YOUR TASK:
Copy the entries from the start through the line containing "Thomas Francis Farrell", including that line, without changing a character.

===== THE DATA =====

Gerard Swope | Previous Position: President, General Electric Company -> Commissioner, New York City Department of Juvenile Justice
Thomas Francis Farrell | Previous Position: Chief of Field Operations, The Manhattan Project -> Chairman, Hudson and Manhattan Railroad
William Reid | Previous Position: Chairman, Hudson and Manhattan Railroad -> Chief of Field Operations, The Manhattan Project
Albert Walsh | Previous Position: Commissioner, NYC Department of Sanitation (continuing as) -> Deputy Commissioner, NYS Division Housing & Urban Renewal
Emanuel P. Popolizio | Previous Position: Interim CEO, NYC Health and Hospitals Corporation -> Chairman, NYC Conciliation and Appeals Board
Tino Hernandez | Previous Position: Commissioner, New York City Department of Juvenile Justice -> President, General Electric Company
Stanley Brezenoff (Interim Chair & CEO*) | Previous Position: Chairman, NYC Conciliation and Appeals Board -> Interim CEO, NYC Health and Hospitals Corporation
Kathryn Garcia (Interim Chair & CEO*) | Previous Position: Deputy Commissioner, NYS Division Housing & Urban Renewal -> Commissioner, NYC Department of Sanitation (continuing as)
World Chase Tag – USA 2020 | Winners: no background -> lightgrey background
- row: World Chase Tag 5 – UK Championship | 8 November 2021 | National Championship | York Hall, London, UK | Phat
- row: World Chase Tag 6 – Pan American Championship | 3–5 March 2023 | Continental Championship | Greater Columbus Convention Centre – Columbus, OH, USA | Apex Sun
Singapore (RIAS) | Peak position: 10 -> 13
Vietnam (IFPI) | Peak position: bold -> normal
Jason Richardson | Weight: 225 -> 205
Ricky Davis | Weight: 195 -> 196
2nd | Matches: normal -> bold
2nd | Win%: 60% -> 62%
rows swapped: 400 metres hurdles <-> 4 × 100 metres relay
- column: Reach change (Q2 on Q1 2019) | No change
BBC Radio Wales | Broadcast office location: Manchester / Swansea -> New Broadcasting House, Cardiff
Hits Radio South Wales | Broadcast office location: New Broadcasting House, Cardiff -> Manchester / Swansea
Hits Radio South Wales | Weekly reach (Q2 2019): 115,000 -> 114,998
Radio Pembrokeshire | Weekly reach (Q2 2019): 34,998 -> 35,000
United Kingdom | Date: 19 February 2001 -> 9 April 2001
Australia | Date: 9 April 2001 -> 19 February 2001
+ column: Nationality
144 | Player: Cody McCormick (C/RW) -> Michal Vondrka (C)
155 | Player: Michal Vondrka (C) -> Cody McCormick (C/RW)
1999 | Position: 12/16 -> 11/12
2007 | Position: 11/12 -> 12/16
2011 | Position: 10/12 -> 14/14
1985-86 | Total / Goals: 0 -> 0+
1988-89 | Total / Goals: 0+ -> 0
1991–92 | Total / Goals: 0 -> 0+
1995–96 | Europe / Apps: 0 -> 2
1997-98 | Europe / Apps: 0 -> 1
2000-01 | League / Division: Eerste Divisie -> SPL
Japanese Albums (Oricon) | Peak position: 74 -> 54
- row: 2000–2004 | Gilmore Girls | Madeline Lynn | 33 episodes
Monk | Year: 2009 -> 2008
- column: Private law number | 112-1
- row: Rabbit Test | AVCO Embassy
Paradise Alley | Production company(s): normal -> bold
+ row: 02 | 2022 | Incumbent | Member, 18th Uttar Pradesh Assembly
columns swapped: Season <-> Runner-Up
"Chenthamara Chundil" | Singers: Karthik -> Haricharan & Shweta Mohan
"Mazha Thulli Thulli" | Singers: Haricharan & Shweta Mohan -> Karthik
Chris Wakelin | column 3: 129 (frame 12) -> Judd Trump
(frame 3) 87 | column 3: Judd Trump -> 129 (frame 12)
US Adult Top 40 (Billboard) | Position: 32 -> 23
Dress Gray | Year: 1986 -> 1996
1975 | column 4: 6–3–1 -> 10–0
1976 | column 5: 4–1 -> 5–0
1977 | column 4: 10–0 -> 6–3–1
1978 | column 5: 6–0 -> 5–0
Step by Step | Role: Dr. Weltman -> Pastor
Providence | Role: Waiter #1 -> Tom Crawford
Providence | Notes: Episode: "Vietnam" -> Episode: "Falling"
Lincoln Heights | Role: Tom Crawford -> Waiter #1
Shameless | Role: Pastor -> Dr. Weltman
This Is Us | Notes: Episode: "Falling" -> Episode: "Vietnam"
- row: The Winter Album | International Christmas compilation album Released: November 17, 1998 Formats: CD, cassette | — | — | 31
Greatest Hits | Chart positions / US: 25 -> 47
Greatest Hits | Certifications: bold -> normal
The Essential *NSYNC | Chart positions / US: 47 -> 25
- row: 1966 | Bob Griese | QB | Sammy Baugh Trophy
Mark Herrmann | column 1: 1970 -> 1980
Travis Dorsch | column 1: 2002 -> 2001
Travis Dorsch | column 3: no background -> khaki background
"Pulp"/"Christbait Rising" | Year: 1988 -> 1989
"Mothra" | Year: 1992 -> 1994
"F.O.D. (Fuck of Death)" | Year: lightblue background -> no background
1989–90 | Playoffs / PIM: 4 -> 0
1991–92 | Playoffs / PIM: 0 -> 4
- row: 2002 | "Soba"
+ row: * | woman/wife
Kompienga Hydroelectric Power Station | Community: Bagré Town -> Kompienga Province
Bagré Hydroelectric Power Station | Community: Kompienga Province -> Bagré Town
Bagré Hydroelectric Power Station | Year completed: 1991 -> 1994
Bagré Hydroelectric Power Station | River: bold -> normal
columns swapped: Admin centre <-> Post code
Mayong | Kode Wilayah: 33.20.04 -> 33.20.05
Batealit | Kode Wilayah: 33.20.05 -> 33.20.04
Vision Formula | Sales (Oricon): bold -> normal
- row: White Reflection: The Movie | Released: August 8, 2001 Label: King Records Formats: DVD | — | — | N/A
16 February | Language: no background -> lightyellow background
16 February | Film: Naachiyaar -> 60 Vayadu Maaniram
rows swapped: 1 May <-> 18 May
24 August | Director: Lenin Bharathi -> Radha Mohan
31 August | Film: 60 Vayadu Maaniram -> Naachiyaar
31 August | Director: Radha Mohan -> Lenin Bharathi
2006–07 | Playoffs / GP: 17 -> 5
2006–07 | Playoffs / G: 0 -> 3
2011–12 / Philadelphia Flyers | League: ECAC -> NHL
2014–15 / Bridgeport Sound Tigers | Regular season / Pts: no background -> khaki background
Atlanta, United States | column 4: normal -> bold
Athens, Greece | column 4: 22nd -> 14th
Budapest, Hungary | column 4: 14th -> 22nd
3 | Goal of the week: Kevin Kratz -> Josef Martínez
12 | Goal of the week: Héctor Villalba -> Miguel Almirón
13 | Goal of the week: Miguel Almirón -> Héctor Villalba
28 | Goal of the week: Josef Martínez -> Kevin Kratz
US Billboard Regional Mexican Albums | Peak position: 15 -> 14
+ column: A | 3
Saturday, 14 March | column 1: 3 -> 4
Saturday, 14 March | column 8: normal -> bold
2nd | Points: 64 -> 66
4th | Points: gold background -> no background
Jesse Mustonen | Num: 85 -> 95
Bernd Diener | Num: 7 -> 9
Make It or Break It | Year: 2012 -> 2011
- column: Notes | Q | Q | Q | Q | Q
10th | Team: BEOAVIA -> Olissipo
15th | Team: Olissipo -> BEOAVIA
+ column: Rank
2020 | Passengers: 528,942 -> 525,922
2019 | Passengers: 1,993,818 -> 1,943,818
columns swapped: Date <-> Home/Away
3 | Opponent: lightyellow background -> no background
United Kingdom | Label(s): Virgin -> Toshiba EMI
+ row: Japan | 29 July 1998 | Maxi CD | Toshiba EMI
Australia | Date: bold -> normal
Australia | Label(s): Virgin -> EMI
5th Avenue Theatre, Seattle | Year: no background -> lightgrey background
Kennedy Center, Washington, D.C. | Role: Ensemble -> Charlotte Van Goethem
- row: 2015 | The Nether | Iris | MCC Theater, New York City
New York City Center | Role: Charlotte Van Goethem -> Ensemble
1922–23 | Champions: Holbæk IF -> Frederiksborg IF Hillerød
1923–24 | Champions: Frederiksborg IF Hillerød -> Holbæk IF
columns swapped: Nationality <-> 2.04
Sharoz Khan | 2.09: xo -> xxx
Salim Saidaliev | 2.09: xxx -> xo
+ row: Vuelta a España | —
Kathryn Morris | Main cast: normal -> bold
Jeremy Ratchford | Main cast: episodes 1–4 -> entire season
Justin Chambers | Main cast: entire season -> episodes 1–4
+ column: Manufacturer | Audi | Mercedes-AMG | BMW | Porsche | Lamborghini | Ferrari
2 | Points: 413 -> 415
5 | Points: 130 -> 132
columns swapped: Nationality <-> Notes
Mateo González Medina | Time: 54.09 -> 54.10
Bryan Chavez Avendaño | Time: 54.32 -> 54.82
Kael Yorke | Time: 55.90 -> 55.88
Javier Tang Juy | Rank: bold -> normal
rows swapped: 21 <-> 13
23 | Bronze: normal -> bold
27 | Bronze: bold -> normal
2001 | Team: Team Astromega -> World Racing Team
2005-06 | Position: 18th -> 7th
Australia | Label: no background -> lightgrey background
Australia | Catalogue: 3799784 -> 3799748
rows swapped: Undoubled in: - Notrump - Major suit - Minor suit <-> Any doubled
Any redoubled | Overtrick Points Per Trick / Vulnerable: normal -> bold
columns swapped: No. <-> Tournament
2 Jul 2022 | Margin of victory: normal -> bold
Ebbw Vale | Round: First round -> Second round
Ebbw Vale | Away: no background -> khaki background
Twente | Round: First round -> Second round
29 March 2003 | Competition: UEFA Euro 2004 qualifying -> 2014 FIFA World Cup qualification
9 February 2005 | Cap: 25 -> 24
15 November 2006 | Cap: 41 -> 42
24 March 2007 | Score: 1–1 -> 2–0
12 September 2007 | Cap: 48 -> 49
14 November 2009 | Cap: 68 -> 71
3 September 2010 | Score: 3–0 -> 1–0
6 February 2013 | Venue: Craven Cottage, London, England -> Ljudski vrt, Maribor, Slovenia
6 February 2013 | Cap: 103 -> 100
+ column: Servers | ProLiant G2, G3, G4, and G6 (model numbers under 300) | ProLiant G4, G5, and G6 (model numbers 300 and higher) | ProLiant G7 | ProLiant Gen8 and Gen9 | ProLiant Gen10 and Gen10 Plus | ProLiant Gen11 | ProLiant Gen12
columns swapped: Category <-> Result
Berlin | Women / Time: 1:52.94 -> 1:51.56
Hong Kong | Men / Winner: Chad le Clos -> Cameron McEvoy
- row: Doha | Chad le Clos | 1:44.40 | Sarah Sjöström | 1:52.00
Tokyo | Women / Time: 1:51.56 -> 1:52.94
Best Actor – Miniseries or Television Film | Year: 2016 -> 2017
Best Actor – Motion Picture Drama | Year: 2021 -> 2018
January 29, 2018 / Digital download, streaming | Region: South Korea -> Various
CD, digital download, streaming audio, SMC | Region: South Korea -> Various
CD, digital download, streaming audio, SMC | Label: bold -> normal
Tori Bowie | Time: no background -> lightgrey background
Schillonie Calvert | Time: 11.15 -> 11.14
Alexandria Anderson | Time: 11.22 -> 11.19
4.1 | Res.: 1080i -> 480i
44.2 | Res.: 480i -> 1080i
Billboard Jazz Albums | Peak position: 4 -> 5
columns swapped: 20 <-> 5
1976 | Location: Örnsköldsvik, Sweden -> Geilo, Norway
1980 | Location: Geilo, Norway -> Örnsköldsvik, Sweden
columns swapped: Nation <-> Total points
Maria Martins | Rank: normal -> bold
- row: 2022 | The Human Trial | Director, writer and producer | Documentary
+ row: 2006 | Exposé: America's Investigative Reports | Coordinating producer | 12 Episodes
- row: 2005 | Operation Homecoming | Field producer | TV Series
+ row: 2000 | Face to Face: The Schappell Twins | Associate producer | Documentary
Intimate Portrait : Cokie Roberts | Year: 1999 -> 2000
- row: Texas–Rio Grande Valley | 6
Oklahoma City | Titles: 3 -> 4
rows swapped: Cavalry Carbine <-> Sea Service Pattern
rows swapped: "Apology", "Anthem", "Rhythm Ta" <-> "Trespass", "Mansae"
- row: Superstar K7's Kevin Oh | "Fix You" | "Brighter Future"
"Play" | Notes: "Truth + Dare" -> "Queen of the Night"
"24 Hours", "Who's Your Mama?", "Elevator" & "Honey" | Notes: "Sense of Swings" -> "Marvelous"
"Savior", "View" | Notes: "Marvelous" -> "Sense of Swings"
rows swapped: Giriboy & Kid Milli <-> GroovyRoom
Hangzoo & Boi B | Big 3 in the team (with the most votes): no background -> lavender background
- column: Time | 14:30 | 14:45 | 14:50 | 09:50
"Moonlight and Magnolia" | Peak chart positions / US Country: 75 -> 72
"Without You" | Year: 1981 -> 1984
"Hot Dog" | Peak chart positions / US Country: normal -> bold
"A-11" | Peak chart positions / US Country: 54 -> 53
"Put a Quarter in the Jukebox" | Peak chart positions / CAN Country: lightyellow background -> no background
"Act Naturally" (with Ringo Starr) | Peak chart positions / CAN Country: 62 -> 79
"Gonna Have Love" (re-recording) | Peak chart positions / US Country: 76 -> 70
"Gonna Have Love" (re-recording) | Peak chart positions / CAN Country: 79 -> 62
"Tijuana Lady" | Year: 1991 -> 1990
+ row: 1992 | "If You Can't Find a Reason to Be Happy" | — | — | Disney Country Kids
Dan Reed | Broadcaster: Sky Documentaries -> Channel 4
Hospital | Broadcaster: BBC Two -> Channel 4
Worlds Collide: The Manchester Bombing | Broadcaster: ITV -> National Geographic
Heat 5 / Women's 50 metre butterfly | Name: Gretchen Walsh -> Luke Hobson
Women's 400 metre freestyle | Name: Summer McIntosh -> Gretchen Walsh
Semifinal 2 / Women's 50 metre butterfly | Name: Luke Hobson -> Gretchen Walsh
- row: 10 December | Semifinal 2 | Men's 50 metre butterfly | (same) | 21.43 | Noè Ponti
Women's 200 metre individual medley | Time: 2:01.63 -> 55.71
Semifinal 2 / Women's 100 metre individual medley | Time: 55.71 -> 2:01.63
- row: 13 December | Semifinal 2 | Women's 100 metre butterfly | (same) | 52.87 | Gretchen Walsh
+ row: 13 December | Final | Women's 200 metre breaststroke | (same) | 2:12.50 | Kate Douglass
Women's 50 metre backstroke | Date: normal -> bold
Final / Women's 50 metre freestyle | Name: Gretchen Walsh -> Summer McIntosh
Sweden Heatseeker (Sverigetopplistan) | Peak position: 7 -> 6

=====

WRITTEN RESPONSE:
Gerard Swope | Previous Position: President, General Electric Company -> Commissioner, New York City Department of Juvenile Justice
Thomas Francis Farrell | Previous Position: Chief of Field Operations, The Manhattan Project -> Chairman, Hudson and Manhattan Railroad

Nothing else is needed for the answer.